-- Task directions --
Should an entry include a picture, omit the picture and still repeat everything else exactly.

(Beginning of Input material)

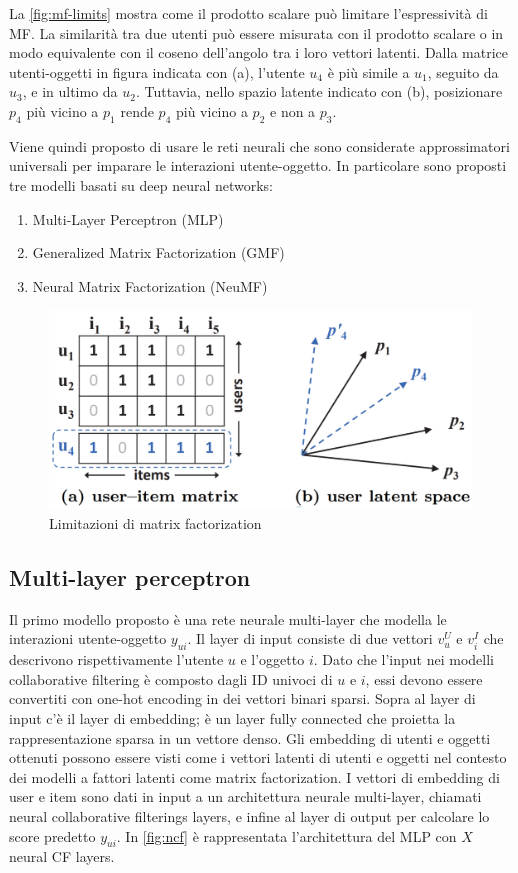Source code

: \documentclass[12pt,italian]{report}
\begin{document}
La \autoref{fig:mf-limits} mostra come il prodotto scalare può limitare l'espressività di MF. La similarità tra due utenti può essere misurata con il prodotto scalare o in modo equivalente con il coseno dell'angolo tra i loro vettori latenti. Dalla matrice utenti-oggetti in figura indicata con (a), l'utente $u_4$ è più simile a $u_1$, seguito da $u_3$, e in ultimo da $u_2$. Tuttavia, nello spazio latente indicato con (b), posizionare $p_4$ più vicino a $p_1$ rende $p_4$ più vicino a $p_2$ e non a $p_3$.

Viene quindi proposto di usare le reti neurali che sono considerate approssimatori universali \cite{NN-universal-approx} per imparare le interazioni utente-oggetto. In particolare sono proposti tre modelli basati su deep neural networks:
\begin{enumerate}
 \item Multi-Layer Perceptron (MLP)
 \item Generalized Matrix Factorization (GMF)
 \item Neural Matrix Factorization (NeuMF)
\end{enumerate}

\begin{figure}
  \includegraphics[width=\linewidth]{immagini/user_item_vectors.png}
  \caption{Limitazioni di matrix factorization}
  \label{fig:mf-limits}
\end{figure}

\subsection{Multi-layer perceptron}
Il primo modello proposto è una rete neurale multi-layer che modella le interazioni utente-oggetto $y_{ui}$. Il layer di input consiste di due vettori $v_u^U$ e $v_i^I$ che descrivono rispettivamente l'utente $u$ e l'oggetto $i$. Dato che l'input nei modelli collaborative filtering è composto dagli ID univoci di $u$ e $i$, essi devono essere convertiti con one-hot encoding in dei vettori binari sparsi.
Sopra al layer di input c'è il layer di embedding; è un layer fully connected che proietta la rappresentazione sparsa in un vettore denso.
Gli embedding di utenti e oggetti ottenuti possono essere visti come i vettori latenti di utenti e oggetti nel contesto dei modelli a fattori latenti come matrix factorization.
I vettori di embedding di user e item sono dati in input a un architettura neurale multi-layer, chiamati neural collaborative filterings layers, e infine al layer di output per calcolare lo score predetto $y_{ui}$. In \autoref{fig:ncf} è rappresentata l'architettura del MLP con $X$ neural CF layers.
\end{document}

(End of Input material)

-- Problem solution --
Source code

: \documentclass[12pt,italian]{report}
\begin{document}
La \autoref{fig:mf-limits} mostra come il prodotto scalare può limitare l'espressività di MF. La similarità tra due utenti può essere misurata con il prodotto scalare o in modo equivalente con il coseno dell'angolo tra i loro vettori latenti. Dalla matrice utenti-oggetti in figura indicata con (a), l'utente $u_4$ è più simile a $u_1$, seguito da $u_3$, e in ultimo da $u_2$. Tuttavia, nello spazio latente indicato con (b), posizionare $p_4$ più vicino a $p_1$ rende $p_4$ più vicino a $p_2$ e non a $p_3$.

Viene quindi proposto di usare le reti neurali che sono considerate approssimatori universali \cite{NN-universal-approx} per imparare le interazioni utente-oggetto. In particolare sono proposti tre modelli basati su deep neural networks:
\begin{enumerate}
 \item Multi-Layer Perceptron (MLP)
 \item Generalized Matrix Factorization (GMF)
 \item Neural Matrix Factorization (NeuMF)
\end{enumerate}

\begin{figure}
  \includegraphics[width=\linewidth]{immagini/user_item_vectors.png}
  \caption{Limitazioni di matrix factorization}
  \label{fig:mf-limits}
\end{figure}

\subsection{Multi-layer perceptron}
Il primo modello proposto è una rete neurale multi-layer che modella le interazioni utente-oggetto $y_{ui}$. Il layer di input consiste di due vettori $v_u^U$ e $v_i^I$ che descrivono rispettivamente l'utente $u$ e l'oggetto $i$. Dato che l'input nei modelli collaborative filtering è composto dagli ID univoci di $u$ e $i$, essi devono essere convertiti con one-hot encoding in dei vettori binari sparsi.
Sopra al layer di input c'è il layer di embedding; è un layer fully connected che proietta la rappresentazione sparsa in un vettore denso.
Gli embedding di utenti e oggetti ottenuti possono essere visti come i vettori latenti di utenti e oggetti nel contesto dei modelli a fattori latenti come matrix factorization.
I vettori di embedding di user e item sono dati in input a un architettura neurale multi-layer, chiamati neural collaborative filterings layers, e infine al layer di output per calcolare lo score predetto $y_{ui}$. In \autoref{fig:ncf} è rappresentata l'architettura del MLP con $X$ neural CF layers.
\end{document}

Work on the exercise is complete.